O Papa deixou uma palavra de esperança a todos os que vivem o “abismo do abandono, afirmando que Jesus salva a partir dos “porquês” de cada existência e transformando “corações de pedra em corações de carne, capazes de piedade, ternura e compaixão”.
“Cristo, abandonado, impele-nos a procurá-lo e a amá-lo nos abandonados. Porque neles, não temos apenas necessitados, mas temo-lo a Ele, Jesus Abandonado, aquele que nos salvou descendo até ao fundo da nossa condição humana”, indicou.
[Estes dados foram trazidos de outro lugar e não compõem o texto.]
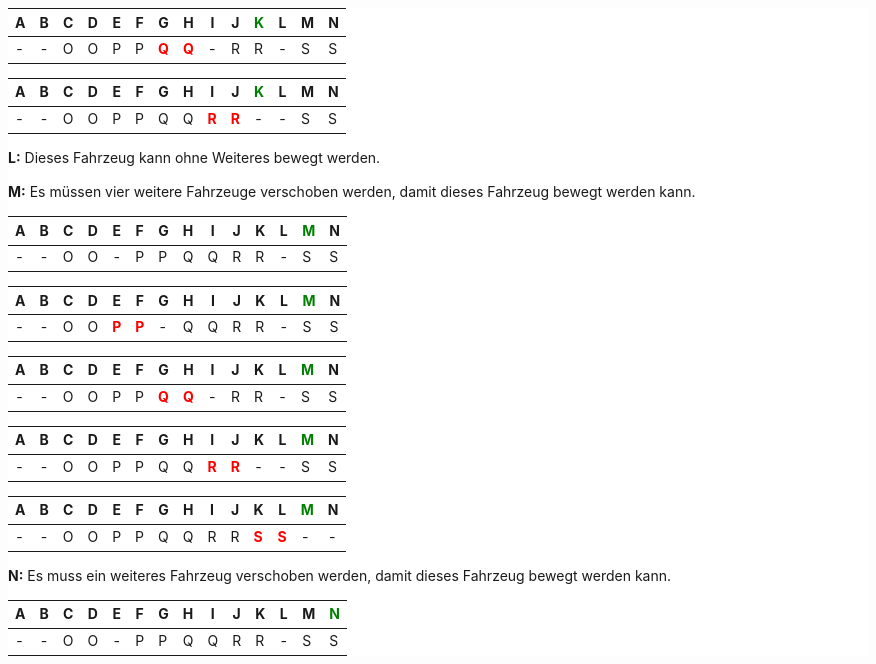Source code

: |A|B|C|D|E|F|G|H|I|J|<span style="color:green">**K**</span>|L|M|N|
|-|-|-|-|-|-|-|-|-|-|-|-|-|-|
|-|-|O|O|P|P|<span style="color:red">**Q**</span>|<span style="color:red">**Q**</span>|-|R|R|-|S|S|

|A|B|C|D|E|F|G|H|I|J|<span style="color:green">**K**</span>|L|M|N|
|-|-|-|-|-|-|-|-|-|-|-|-|-|-|
|-|-|O|O|P|P|Q|Q|<span style="color:red">**R**</span>|<span style="color:red">**R**</span>|-|-|S|S|

**L:** Dieses Fahrzeug kann ohne Weiteres bewegt werden.

**M:** Es müssen vier weitere Fahrzeuge verschoben werden, damit dieses Fahrzeug bewegt werden kann.

|A|B|C|D|E|F|G|H|I|J|K|L|<span style="color:green">**M**</span>|N|
|-|-|-|-|-|-|-|-|-|-|-|-|-|-|
|-|-|O|O|-|P|P|Q|Q|R|R|-|S|S|

|A|B|C|D|E|F|G|H|I|J|K|L|<span style="color:green">**M**</span>|N|
|-|-|-|-|-|-|-|-|-|-|-|-|-|-|
|-|-|O|O|<span style="color:red">**P**</span>|<span style="color:red">**P**</span>|-|Q|Q|R|R|-|S|S|

|A|B|C|D|E|F|G|H|I|J|K|L|<span style="color:green">**M**</span>|N|
|-|-|-|-|-|-|-|-|-|-|-|-|-|-|
|-|-|O|O|P|P|<span style="color:red">**Q**</span>|<span style="color:red">**Q**</span>|-|R|R|-|S|S|

|A|B|C|D|E|F|G|H|I|J|K|L|<span style="color:green">**M**</span>|N|
|-|-|-|-|-|-|-|-|-|-|-|-|-|-|
|-|-|O|O|P|P|Q|Q|<span style="color:red">**R**</span>|<span style="color:red">**R**</span>|-|-|S|S|

|A|B|C|D|E|F|G|H|I|J|K|L|<span style="color:green">**M**</span>|N|
|-|-|-|-|-|-|-|-|-|-|-|-|-|-|
|-|-|O|O|P|P|Q|Q|R|R|<span style="color:red">**S**</span>|<span style="color:red">**S**</span>|-|-|

**N:** Es muss ein weiteres Fahrzeug verschoben werden, damit dieses Fahrzeug bewegt werden kann.

|A|B|C|D|E|F|G|H|I|J|K|L|M|<span style="color:green">**N**</span>|
|-|-|-|-|-|-|-|-|-|-|-|-|-|-|
|-|-|O|O|-|P|P|Q|Q|R|R|-|S|S|
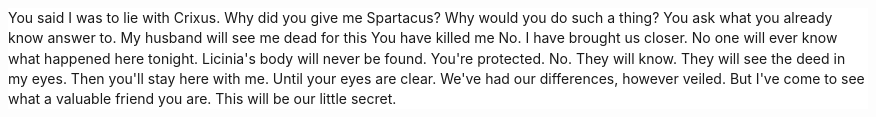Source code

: You said I was to lie with Crixus.
Why did you give me Spartacus? Why would you do such a thing? You ask what you already know answer to.
My husband will see me dead for this You have killed me No.
I have brought us closer.
No one will ever know what happened here tonight.
Licinia's body will never be found.
You're protected.
No.
They will know.
They will see the deed in my eyes.
Then you'll stay here with me.
Until your eyes are clear.
We've had our differences, however veiled.
But I've come to see what a valuable friend you are.
This will be our little secret.
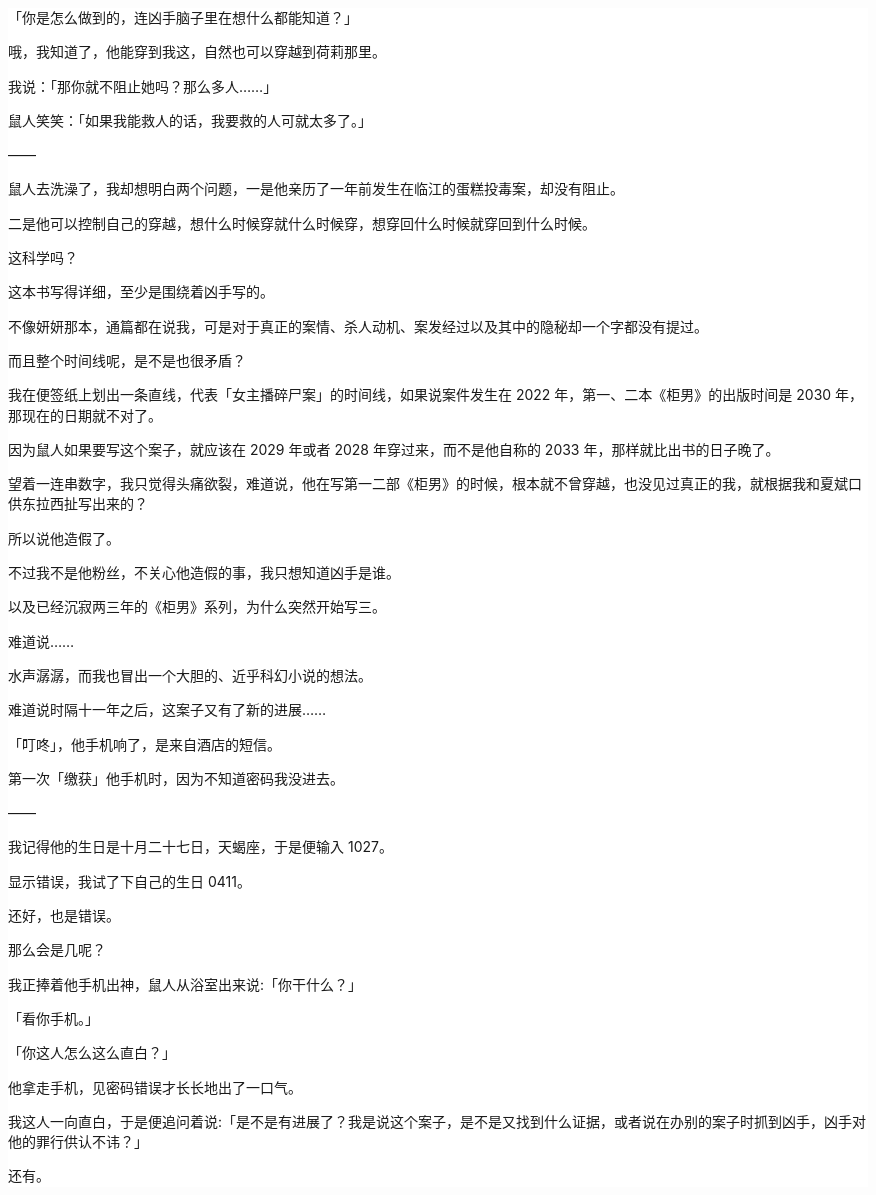 「你是怎么做到的，连凶手脑子里在想什么都能知道？」

哦，我知道了，他能穿到我这，自然也可以穿越到荷莉那里。

我说：「那你就不阻止她吗？那么多人……」

鼠人笑笑：「如果我能救人的话，我要救的人可就太多了。」

——

鼠人去洗澡了，我却想明白两个问题，一是他亲历了一年前发生在临江的蛋糕投毒案，却没有阻止。

二是他可以控制自己的穿越，想什么时候穿就什么时候穿，想穿回什么时候就穿回到什么时候。

这科学吗？

这本书写得详细，至少是围绕着凶手写的。

不像妍妍那本，通篇都在说我，可是对于真正的案情、杀人动机、案发经过以及其中的隐秘却一个字都没有提过。

而且整个时间线呢，是不是也很矛盾？

我在便签纸上划出一条直线，代表「女主播碎尸案」的时间线，如果说案件发生在 2022 年，第一、二本《柜男》的出版时间是 2030 年，那现在的日期就不对了。

因为鼠人如果要写这个案子，就应该在 2029 年或者 2028 年穿过来，而不是他自称的 2033 年，那样就比出书的日子晚了。

望着一连串数字，我只觉得头痛欲裂，难道说，他在写第一二部《柜男》的时候，根本就不曾穿越，也没见过真正的我，就根据我和夏斌口供东拉西扯写出来的？

所以说他造假了。

不过我不是他粉丝，不关心他造假的事，我只想知道凶手是谁。

以及已经沉寂两三年的《柜男》系列，为什么突然开始写三。

难道说……

水声潺潺，而我也冒出一个大胆的、近乎科幻小说的想法。

难道说时隔十一年之后，这案子又有了新的进展……

「叮咚」，他手机响了，是来自酒店的短信。

第一次「缴获」他手机时，因为不知道密码我没进去。

——

我记得他的生日是十月二十七日，天蝎座，于是便输入 1027。

显示错误，我试了下自己的生日 0411。

还好，也是错误。

那么会是几呢？

我正捧着他手机出神，鼠人从浴室出来说:「你干什么？」

「看你手机。」

「你这人怎么这么直白？」

他拿走手机，见密码错误才长长地出了一口气。

我这人一向直白，于是便追问着说:「是不是有进展了？我是说这个案子，是不是又找到什么证据，或者说在办别的案子时抓到凶手，凶手对他的罪行供认不讳？」

还有。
Numa longa celebração, marcada por momentos simbólicos, Francisco rejeitou a ideia de “espetáculo” e desafiou cada participante a dizer: “Este abandono é o preço Ele que pagou por mim”.
Como tem acontecido noutras cerimónias eucarísticas, por causa das limitações de mobilidade do Papa, a celebração no altar foi confiada a um cardeal, neste caso a D. Leonardo Sandri, vice-decano do Colégio Cardinalício.
Durante a Missa, é feita uma oração em português, pelos “governantes das nações”, para que estes “favoreçam a concórdia e a paz, e apoiem as pessoas que sofrem por causa da violência, do ódio e da guerra”.
No final da Eucaristia, o Papa recita o ângelus com os peregrinos presentes.
A Igreja Católica inicia, com o Domingo de Ramos, a Semana Santa, momento central do ano litúrgico, que recorda os dias da prisão, julgamento e execução de Jesus, culminando com a Páscoa, celebração da ressurreição de Cristo.
A decoração da Praça de São Pedro foi feita com milhares de plantas aromáticas, flores, ramos de oliveira e os tradicionais ‘palmurelli’, folhas de palmeira entrançadas.